Performance:#

One of the main goals of this project is to provide high performance plotting capabilities for large datasets lazily. Building on top of hyperspy the most important performance consideration was how can we avoid loading large datasets into memory until absolutely necessary. Can we create a workflow where users can interactively explore large datasets, transform them through things like filtering, background subtractions, peak finding, and only interact with bits and pieces of the data when absolutely necessary.

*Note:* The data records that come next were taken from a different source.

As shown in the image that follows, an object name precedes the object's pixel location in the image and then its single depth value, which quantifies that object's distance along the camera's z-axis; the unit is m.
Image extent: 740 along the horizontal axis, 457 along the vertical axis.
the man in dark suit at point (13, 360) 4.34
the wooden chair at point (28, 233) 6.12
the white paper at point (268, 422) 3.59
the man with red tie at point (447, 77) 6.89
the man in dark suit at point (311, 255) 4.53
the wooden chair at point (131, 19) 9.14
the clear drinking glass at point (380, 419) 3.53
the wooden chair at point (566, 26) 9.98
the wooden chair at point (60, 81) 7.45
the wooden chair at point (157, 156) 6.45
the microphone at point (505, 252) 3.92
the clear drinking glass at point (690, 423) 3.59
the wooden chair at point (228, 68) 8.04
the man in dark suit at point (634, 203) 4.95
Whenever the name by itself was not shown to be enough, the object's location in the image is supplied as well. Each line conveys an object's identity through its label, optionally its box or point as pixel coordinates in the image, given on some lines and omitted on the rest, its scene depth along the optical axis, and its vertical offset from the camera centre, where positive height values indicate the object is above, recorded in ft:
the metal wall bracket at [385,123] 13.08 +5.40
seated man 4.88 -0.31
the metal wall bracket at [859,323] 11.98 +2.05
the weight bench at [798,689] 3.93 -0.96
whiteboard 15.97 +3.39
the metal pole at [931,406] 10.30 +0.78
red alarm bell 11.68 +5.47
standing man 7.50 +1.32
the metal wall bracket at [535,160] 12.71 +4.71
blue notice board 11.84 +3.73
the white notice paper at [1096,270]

End-to-end lazy data pipeline#

The first part of this is achieved through an end-to-end lazy data pipeline. In SpyDE this is visualized as a SignalTree. Each node represents a hyperspy signal object. In hyperspy most lazy operations are implemented through the map function. These are functions that operate on the signal of the dataset. Think 1 diffraction pattern in a 4D STEM dataset, 1 EDS or EELS spectrum, or 1 image in an in situ TEM time series. The idea is that you can build a workflow. Something like:

  1. Load 4D STEM dataset

  2. Apply a background subtraction to each diffraction pattern

  3. Find peaks in each diffraction pattern

  4. Build a strain matrix from the peak positions

In SpyDE each of these steps would be represented as a node in the SignalTree and will share the same navigation image. You can toggle between the different nodes to visualize the results which will be computed as needed for display. This can cause extra delay for visualization, but most operations are very fast. This also allows us to easily play with different processing parameters, even compare before computing/saving the entire strain matrix.